What is the number of lines in the data that contain "Bevan"? Respond with nothing else.

INPUT DATA:
____
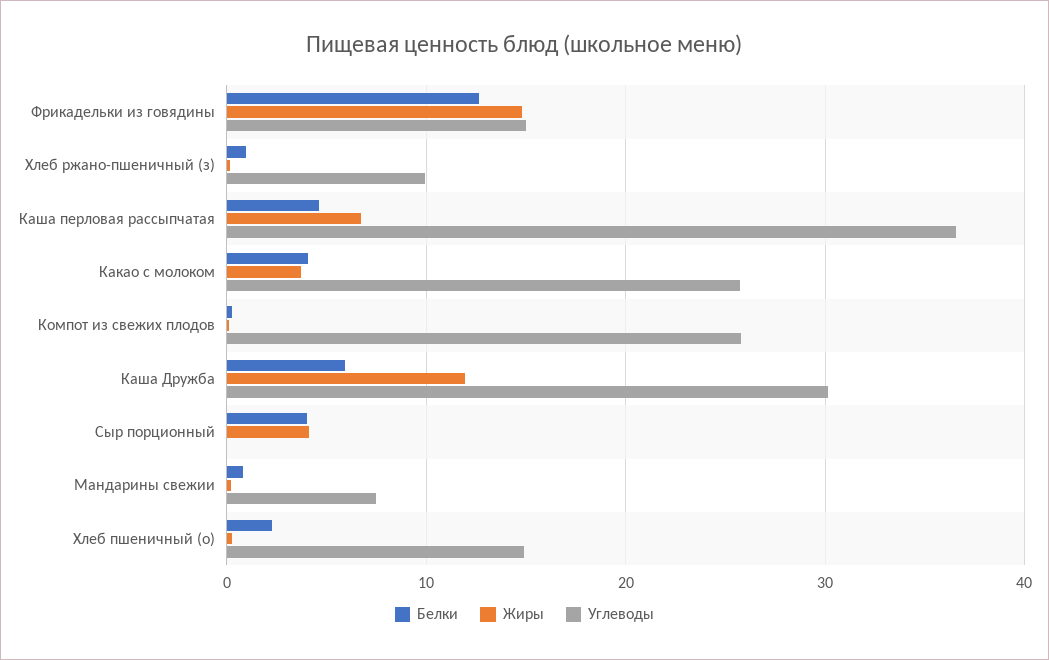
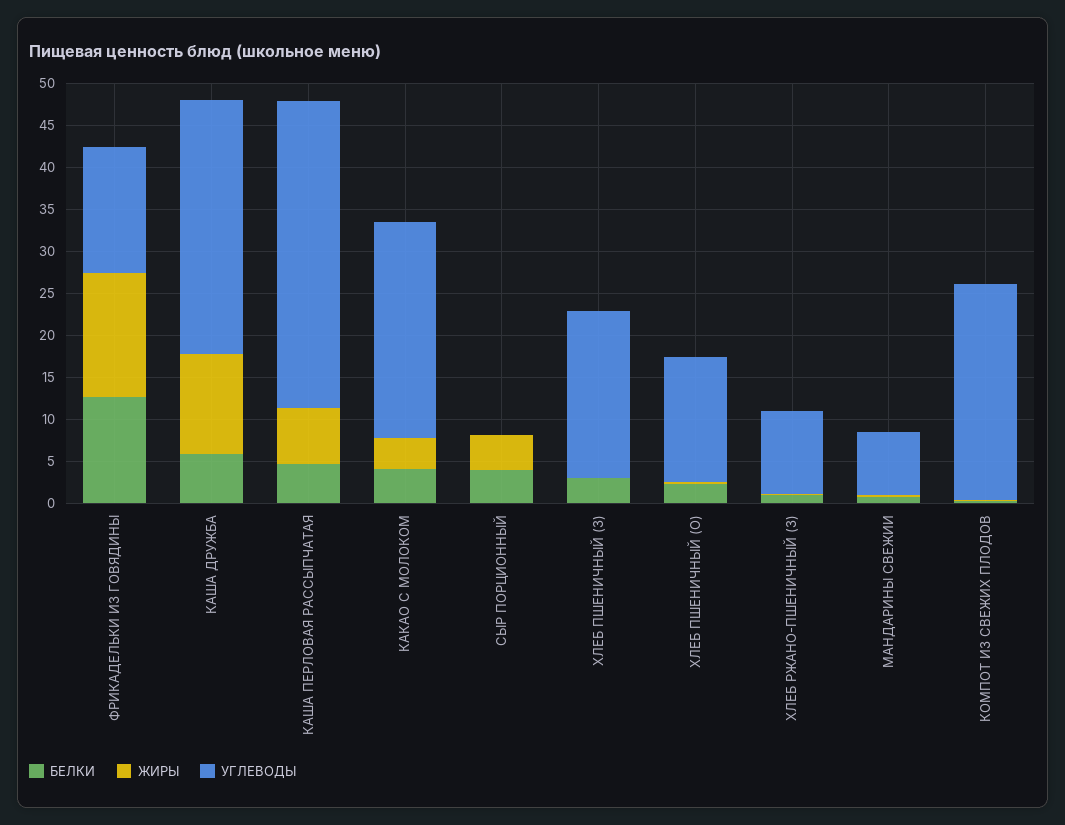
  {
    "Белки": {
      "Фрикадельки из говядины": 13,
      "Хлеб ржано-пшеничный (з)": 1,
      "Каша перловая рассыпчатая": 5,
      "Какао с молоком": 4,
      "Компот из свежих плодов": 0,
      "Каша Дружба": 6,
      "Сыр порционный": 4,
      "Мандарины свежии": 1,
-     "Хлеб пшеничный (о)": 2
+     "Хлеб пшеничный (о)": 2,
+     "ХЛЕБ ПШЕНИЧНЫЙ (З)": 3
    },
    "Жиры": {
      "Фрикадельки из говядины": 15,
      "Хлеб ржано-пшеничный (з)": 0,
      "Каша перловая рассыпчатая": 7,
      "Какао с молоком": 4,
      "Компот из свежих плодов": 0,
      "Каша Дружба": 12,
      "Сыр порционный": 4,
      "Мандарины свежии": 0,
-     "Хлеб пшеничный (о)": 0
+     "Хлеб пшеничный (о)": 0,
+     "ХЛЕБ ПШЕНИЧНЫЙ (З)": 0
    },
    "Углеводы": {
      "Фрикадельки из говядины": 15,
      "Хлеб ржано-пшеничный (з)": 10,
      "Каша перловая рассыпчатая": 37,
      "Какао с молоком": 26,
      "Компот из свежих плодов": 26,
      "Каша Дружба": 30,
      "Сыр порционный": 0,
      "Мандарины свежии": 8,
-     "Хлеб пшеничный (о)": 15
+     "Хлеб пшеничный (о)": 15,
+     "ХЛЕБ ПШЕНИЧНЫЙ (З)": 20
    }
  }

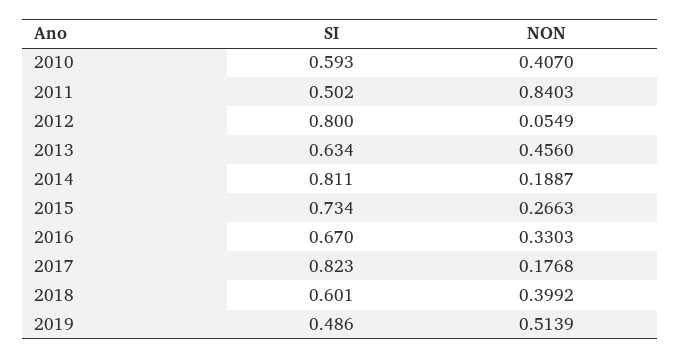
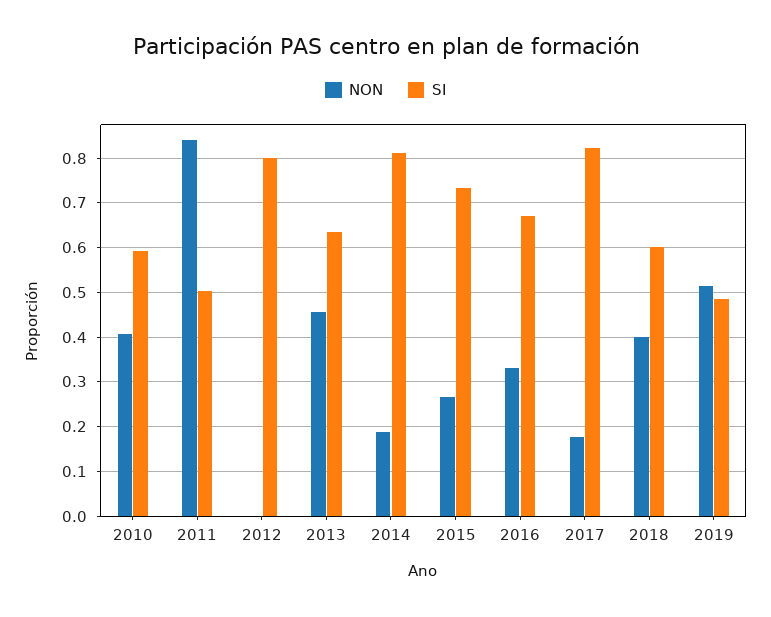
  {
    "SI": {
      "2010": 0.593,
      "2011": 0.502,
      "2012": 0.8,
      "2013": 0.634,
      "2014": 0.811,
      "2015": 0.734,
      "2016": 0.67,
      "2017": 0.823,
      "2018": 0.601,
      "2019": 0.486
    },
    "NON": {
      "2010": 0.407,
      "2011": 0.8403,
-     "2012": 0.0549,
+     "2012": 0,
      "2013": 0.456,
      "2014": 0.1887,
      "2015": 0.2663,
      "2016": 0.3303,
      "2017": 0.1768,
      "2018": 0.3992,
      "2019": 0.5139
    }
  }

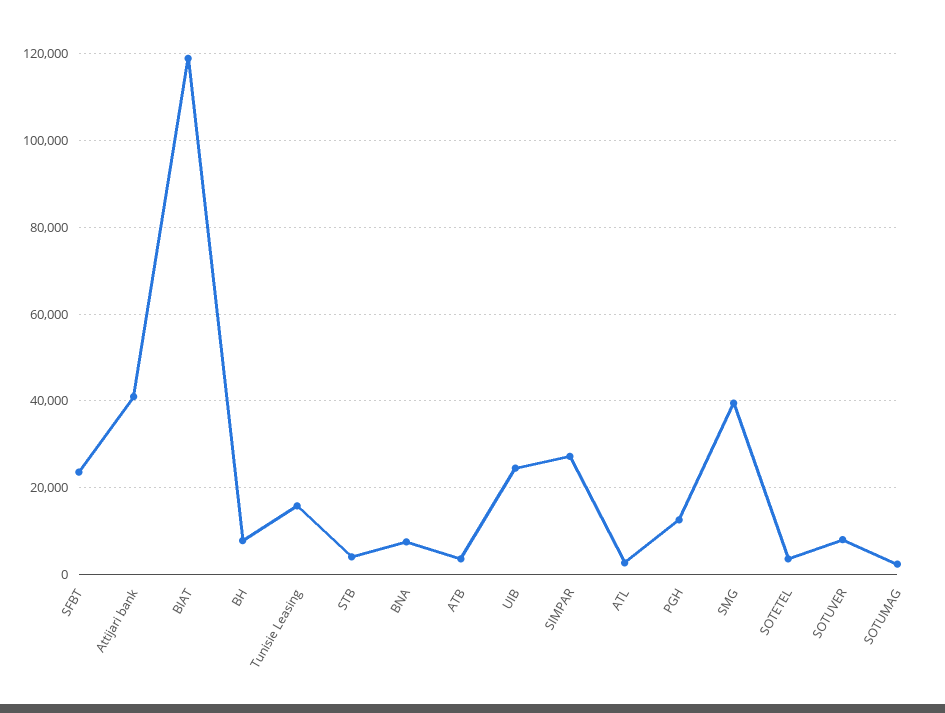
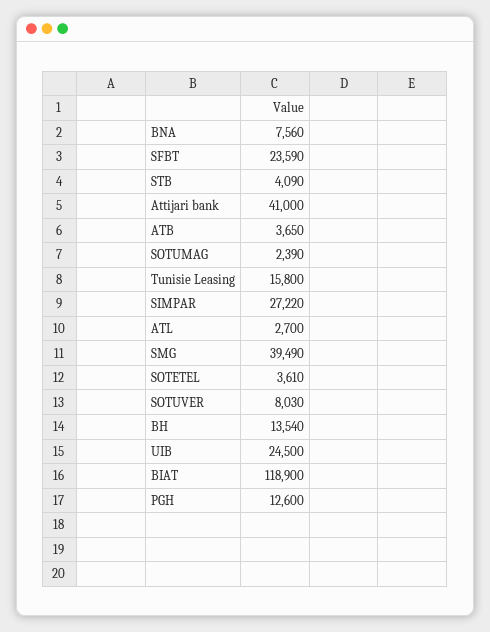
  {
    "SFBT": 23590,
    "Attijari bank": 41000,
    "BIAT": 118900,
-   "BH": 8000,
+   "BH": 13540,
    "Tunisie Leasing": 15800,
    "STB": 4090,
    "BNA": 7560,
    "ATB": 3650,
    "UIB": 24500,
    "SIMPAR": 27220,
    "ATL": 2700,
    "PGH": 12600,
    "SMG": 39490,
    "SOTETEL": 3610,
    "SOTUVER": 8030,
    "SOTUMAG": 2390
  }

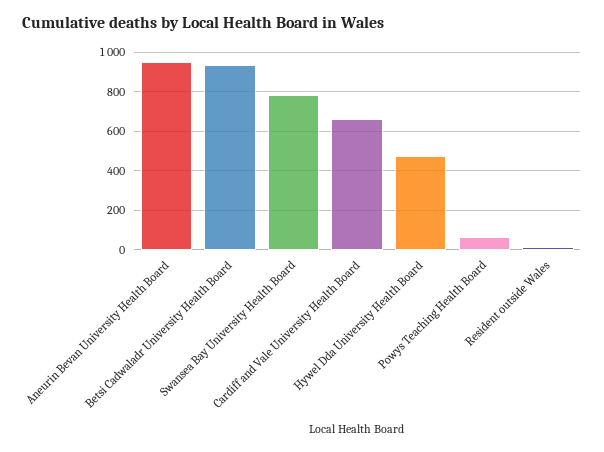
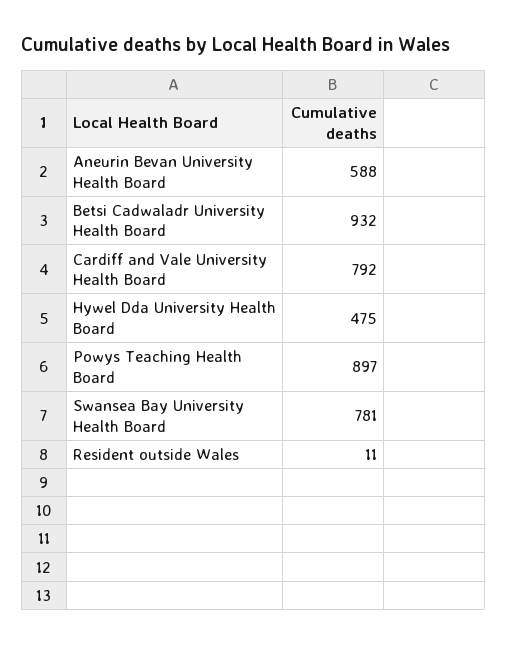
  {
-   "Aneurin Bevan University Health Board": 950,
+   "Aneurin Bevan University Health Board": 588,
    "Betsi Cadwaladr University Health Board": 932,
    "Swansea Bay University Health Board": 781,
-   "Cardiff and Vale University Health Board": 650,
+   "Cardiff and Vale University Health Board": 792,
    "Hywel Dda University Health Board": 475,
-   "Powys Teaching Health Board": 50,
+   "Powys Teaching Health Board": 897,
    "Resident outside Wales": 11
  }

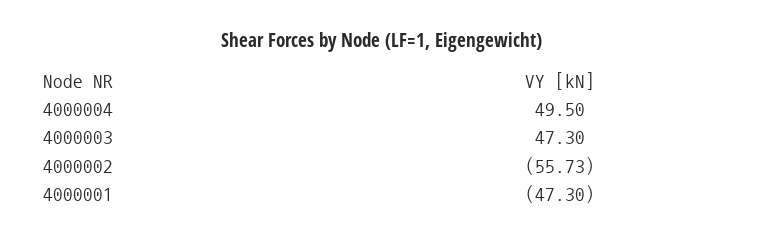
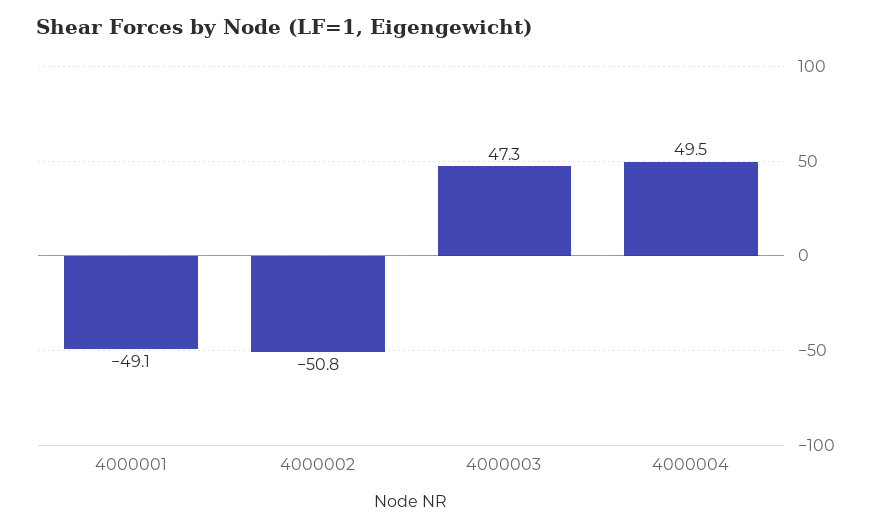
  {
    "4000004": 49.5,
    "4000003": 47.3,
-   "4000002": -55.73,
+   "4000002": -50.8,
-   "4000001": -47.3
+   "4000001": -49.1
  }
____
TASK RESULT: 2